Tamaki opposed the government’s Covid-19 lockdowns and vaccine mandates, organising more than 100 anti-mandate and government protests. Tamaki leads Destiny Church’s involvement in the community, providing counselling and putting boots on the ground cleaning up after the devastating Hawke’s Bay flooding in February 2023.

Tamaki founded the Freedom & Rights Coalition at the last election and is speaking out about the alleged theft by Te Pati Maori of voter information from at least six government departments.

No church leader would willingly swap places with Brian Tamaki because of the national media sport of vilifying and belittling him. But Tamaki gets involved in politics anyway because it is the right thing to do.

Getting involved means knowing what to do and making a decent job of doing it. There are scriptural guidelines to tread carefully and act as wise as serpents but as innocent as doves, remembering you are sent out as sheep among wolves.
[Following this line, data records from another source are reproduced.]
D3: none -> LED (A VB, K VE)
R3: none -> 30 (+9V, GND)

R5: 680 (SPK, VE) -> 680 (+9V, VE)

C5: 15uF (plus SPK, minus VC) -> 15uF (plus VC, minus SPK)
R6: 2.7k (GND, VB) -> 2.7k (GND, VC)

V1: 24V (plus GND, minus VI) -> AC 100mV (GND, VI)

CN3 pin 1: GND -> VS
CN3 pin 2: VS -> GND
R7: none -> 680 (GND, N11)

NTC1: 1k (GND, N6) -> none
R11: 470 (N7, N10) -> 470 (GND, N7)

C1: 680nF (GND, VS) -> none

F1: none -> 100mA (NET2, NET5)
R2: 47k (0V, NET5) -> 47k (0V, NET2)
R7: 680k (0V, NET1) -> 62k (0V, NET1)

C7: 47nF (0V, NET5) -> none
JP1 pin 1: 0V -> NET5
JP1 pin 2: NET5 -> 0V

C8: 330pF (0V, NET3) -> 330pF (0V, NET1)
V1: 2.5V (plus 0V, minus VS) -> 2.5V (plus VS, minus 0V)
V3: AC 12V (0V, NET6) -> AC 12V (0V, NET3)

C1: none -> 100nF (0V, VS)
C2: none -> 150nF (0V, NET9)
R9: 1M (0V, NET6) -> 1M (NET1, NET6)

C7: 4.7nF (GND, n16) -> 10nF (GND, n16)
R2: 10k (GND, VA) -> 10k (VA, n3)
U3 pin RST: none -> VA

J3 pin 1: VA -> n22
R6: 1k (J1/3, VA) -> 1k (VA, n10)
Any church leader fancying themselves a political pulpit basher should first have a word with Brian Tamaki. He will undoubtedly offer good advice and might even show his bruises.

Suze sees herself as a New Zealander whose heritage shaped but does not define, and believes unless we protect our rights and freedoms they will be taken off us by a few powerful people. This article was first published HERE

1 comment:

N B H said...

Any body who trusts Green Peace is very naive after all the head of it is Russell Norman past member of the Democratic Socialist Party of Australia.